Saudi Arabia’s economy will see a drop in growth from 6.8% in 2012 to 5.2% in 2013 due to a decline in gross fixed capital formation, a trend that started in the fourth quarter of 2012. The UAE economy will also see a slightly lower growth rate of 3.2% this year compared with 4.0% in 2012. Kuwait is forecast to see a drop in growth from 5.2% in 2012 to 4.7% this year, and Qatar’s expansion will decrease from 6.2% in 2012 to 5.2% in 2013. Iraq will continue to expand at 8.3% this year, almost the same level as last year’s growth of 8.5%.

Oil prices, US dollar and inflation
The US dollar in April declined slightly against all major currencies, with the exception of the yen. It fell by 0.5% versus the euro, 1.1% compared to the Swiss franc, 1.5% against the pound sterling and gained 3.5% on the Japanese yen. The impressive development of the US dollar versus the yen continued, and the monthly average rate in March stood at ¥97.710/$, continuing on to reach a level of almost ¥100.0/$ by the beginning of May.

The latest decision of the ECB to lower interest rates has supported the euro. Furthermore, discussion of possible further key policy rate cuts in the near term by the ECB President and the possibility of negative deposit rates combined with the potential to loosen tight austerity measures by policymakers in the Euro-zone have also supported the euro’s value. While the euro was trading again above the $1.30/€ mark, averaging $1.3025/€ in April, it continued rising at the beginning of May after the ECB’s decision to lower its key policy rate. An increase of the monetary stimulus in the Euro-zone in the coming month, combined with the decision to lessen austerity and promote growth via fiscal measures should further support the euro. Despite the recent slight weakening of the US dollar in trade weighted baskets, it is forecast to remain strong, at least in the short term.
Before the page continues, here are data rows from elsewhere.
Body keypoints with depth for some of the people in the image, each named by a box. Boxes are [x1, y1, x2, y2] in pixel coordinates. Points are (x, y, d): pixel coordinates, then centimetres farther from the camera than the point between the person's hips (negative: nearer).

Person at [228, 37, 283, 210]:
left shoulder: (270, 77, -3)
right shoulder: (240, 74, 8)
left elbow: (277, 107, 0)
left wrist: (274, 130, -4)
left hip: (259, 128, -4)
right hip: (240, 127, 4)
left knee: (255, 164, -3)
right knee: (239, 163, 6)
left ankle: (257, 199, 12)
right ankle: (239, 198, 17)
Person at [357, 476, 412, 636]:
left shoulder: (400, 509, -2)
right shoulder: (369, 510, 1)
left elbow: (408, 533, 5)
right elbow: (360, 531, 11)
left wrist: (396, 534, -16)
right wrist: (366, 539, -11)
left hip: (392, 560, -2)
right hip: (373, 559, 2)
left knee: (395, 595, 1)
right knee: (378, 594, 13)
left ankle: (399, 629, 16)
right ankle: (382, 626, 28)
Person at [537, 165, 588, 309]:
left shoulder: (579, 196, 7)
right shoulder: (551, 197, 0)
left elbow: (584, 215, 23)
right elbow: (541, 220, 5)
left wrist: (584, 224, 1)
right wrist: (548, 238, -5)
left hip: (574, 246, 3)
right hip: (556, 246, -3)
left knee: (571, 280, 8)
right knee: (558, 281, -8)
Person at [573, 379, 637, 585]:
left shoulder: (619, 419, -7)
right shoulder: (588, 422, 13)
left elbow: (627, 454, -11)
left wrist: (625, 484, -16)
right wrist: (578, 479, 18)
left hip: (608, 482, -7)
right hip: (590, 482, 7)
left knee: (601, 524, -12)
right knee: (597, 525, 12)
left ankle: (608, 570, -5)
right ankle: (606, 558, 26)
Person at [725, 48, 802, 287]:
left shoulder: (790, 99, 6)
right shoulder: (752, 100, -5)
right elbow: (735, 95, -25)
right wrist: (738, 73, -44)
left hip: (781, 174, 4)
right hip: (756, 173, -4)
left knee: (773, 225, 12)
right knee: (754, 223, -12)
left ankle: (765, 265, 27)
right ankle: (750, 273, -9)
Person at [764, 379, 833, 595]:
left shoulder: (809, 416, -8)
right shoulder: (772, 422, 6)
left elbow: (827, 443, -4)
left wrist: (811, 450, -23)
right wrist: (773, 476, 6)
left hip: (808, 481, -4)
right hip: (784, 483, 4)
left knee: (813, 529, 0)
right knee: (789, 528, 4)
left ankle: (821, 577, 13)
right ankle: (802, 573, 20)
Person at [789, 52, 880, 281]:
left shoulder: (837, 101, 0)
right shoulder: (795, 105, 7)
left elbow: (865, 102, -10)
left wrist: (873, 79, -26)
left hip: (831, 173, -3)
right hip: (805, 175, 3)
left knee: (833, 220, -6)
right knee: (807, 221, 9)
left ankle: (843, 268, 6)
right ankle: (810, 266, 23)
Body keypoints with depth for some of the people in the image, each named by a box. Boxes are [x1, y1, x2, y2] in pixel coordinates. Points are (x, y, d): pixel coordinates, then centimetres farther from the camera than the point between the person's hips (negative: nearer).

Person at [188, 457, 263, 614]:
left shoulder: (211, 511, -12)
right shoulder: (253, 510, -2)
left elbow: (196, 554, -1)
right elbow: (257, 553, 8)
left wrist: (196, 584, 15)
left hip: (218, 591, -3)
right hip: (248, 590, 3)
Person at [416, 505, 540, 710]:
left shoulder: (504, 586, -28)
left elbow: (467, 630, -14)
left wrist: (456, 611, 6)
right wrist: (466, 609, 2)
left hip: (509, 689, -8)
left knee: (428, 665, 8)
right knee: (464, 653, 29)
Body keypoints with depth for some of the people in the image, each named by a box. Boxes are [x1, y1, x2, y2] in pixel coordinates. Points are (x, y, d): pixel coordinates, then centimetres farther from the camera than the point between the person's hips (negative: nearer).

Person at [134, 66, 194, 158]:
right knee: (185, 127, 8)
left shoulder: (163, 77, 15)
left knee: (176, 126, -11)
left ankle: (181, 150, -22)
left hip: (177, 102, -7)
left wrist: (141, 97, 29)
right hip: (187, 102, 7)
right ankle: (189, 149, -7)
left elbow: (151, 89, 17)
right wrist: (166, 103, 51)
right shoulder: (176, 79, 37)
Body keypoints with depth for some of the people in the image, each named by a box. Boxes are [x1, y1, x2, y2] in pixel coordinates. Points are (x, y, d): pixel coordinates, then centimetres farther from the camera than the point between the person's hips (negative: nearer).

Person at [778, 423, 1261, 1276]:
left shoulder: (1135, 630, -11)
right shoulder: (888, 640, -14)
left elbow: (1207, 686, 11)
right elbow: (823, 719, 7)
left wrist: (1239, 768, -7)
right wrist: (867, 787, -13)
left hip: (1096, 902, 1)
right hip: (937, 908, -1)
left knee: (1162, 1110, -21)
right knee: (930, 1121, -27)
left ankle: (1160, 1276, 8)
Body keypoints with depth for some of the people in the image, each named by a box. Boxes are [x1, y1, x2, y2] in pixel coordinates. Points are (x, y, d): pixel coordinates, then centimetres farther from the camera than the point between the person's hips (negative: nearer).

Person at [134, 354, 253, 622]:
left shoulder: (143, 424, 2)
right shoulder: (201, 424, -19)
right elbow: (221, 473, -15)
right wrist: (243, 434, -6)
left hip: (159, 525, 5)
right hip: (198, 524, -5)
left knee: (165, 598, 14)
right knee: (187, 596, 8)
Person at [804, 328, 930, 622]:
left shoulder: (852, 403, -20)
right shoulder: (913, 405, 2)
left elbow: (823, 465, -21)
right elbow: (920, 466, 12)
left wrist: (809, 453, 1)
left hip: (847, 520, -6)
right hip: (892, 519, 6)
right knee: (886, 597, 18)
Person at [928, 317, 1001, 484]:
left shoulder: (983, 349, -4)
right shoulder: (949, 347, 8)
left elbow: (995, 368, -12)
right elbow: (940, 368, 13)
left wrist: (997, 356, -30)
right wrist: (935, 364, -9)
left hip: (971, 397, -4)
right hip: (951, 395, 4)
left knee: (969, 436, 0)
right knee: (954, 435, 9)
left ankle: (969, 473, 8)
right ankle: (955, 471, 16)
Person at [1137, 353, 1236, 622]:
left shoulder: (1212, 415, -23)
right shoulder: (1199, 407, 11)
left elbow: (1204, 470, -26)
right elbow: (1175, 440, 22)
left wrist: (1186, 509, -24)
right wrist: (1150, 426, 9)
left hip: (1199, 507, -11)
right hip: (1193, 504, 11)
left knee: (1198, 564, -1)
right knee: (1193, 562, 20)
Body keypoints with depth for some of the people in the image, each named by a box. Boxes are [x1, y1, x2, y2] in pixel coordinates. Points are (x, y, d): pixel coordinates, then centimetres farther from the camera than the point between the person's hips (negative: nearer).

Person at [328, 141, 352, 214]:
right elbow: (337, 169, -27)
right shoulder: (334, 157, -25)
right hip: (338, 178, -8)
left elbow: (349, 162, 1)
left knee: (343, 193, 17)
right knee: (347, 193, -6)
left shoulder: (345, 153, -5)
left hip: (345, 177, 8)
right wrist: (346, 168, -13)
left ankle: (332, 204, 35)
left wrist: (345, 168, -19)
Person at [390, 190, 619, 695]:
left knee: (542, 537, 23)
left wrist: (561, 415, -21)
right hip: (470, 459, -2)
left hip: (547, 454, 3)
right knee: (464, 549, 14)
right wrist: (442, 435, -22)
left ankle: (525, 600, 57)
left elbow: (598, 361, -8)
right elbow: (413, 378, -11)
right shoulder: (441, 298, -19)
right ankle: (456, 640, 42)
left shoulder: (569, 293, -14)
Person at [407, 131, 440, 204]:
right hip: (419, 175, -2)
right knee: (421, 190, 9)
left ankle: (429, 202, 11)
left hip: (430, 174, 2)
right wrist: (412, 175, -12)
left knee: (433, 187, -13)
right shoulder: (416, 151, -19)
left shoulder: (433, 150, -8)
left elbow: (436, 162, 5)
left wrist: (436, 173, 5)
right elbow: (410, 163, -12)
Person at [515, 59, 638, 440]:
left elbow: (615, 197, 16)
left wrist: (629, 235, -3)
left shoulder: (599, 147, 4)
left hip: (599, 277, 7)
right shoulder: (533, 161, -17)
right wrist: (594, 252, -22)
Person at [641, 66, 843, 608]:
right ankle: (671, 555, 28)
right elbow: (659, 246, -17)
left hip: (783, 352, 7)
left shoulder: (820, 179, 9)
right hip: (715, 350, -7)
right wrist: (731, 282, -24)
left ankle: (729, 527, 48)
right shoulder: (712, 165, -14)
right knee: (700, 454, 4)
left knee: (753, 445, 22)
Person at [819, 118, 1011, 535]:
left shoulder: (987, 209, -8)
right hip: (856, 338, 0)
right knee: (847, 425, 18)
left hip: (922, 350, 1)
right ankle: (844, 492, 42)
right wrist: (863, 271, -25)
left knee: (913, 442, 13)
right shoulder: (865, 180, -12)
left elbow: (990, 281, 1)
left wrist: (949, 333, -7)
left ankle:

However, developments will depend upon decisions regarding austerity measures and monetary policy in the Euro-zone and near-term decisions on US fiscal issues in Congress.

In nominal terms, the price of the OPEC Reference Basket fell by $5.39/b or 5.1% from $106.44/b in March to $101.05/b in April. In real terms, after accounting for inflation and currency fluctuations, the Basket price fell by 4.8% or $3.18/b to $63.21/b from $66.39/b (base June 2001=100). Over the same period, the US dollar fell by 0.1% against the import-weighted modified Geneva I + US dollar basket while inflation fell by 0.4%.